Most all activity counts – adding content, comments, new incoming links from other places, social media mentions – these are all signs of activity to Google.
But the only one you really have direct control over is adding content.
It’s a simple equation: Add value. Add content. Get noticed.
1: You’ll note that the title refers to the search engine – singular – while here I start talking about search engines – plural. Your focus should be on Google, but things like sitemaps will be used by many, many other search engines and utilities as well.
2: Ask Leo! seems to get updated within an hour of changes, and my position in the search engine rankings is almost always in flux in some way. The site is constantly changing, as are the sites that most commonly appear alongside mine in search results.
Podcast: Download (Duration: 6:41 — 3.2MB)
2 comments on “Getting Into the Search Engine”

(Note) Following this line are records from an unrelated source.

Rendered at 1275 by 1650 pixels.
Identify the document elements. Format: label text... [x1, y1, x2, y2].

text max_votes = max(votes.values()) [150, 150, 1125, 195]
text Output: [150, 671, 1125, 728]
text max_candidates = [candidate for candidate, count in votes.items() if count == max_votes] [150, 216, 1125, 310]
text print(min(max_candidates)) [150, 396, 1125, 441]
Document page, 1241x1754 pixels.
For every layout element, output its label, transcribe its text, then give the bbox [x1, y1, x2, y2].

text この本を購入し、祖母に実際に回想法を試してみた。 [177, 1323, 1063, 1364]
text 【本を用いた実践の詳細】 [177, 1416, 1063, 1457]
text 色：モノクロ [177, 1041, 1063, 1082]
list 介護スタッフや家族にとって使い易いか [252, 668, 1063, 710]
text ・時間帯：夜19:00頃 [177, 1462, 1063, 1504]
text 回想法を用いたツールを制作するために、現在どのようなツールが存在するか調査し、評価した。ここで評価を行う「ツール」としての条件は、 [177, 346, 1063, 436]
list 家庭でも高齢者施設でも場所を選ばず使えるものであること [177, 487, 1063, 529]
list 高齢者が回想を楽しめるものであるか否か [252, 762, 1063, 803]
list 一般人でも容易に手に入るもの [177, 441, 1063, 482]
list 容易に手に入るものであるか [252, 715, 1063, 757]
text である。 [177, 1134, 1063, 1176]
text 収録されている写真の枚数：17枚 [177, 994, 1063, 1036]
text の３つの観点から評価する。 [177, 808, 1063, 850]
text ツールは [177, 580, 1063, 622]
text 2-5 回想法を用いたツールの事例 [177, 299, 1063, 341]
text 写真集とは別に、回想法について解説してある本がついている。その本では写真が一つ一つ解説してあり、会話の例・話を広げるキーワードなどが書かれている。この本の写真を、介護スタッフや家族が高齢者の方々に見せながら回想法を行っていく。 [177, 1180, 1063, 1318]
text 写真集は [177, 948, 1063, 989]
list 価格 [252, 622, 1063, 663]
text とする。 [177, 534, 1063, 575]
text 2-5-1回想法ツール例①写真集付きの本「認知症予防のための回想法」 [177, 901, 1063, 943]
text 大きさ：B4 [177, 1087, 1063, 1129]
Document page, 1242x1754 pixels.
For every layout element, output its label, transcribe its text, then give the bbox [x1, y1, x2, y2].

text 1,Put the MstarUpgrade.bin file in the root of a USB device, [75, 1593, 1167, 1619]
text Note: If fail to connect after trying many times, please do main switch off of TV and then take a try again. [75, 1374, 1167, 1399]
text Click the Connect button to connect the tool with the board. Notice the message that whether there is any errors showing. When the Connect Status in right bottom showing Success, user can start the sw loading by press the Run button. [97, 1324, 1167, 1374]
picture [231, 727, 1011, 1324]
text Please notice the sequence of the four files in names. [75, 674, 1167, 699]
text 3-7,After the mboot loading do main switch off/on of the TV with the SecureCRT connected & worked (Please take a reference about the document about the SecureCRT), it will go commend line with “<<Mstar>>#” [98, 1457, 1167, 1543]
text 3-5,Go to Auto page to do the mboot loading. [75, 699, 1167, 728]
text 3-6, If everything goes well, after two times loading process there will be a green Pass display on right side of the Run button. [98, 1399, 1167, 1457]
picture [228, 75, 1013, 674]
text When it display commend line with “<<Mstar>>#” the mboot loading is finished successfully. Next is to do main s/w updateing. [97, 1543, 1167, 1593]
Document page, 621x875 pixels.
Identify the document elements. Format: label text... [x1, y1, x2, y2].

A monopoly can exist when it is supported by the people. Why are you supporting a monopoly by deprecating other search engines? Nothing could be more destructive to a free world economy because promoting one search engine means one organization gets the power and only one search result gets to the top . When millions of people have businesses using Google’s search index its like getting lost in the biggest sea- every search query is like a net, it can only get so many results. Goggle has an agenda; its economic, political, and global. The chances of getting an honest unbiased search result from such an entity are very very small. Search results will be managed quietly and under the table where lobbyists, government, and private interests groups can determine how they are or are not favored in search results. This creates an unaccountable system that can suppress almost perfectly any information, idea, business, country, ideology, culture, religion, etc, it wants. We need other search engines to prevent that from happening, to provide alternate sources for information for our businesses and society. Please wake up to that need.
If you can get more different people to USE different search engines, great. Go for it.
But that’s not this audience. Today time spent getting listed in any search engine other than Google is time wasted. I’m not saying that’s good or bad, it just is what it is. Until you are successful at getting more people to use more different search engines, the people who are looking to be found must prioritize their appearance in Google.
PS: I don’t subscribe to the conspiracy theories you outline. But that’s actually irrelevant. Again, advising a small business owner on where to spend their precious time, they need to rank in Google. That’s simply pragmatic, practical reality.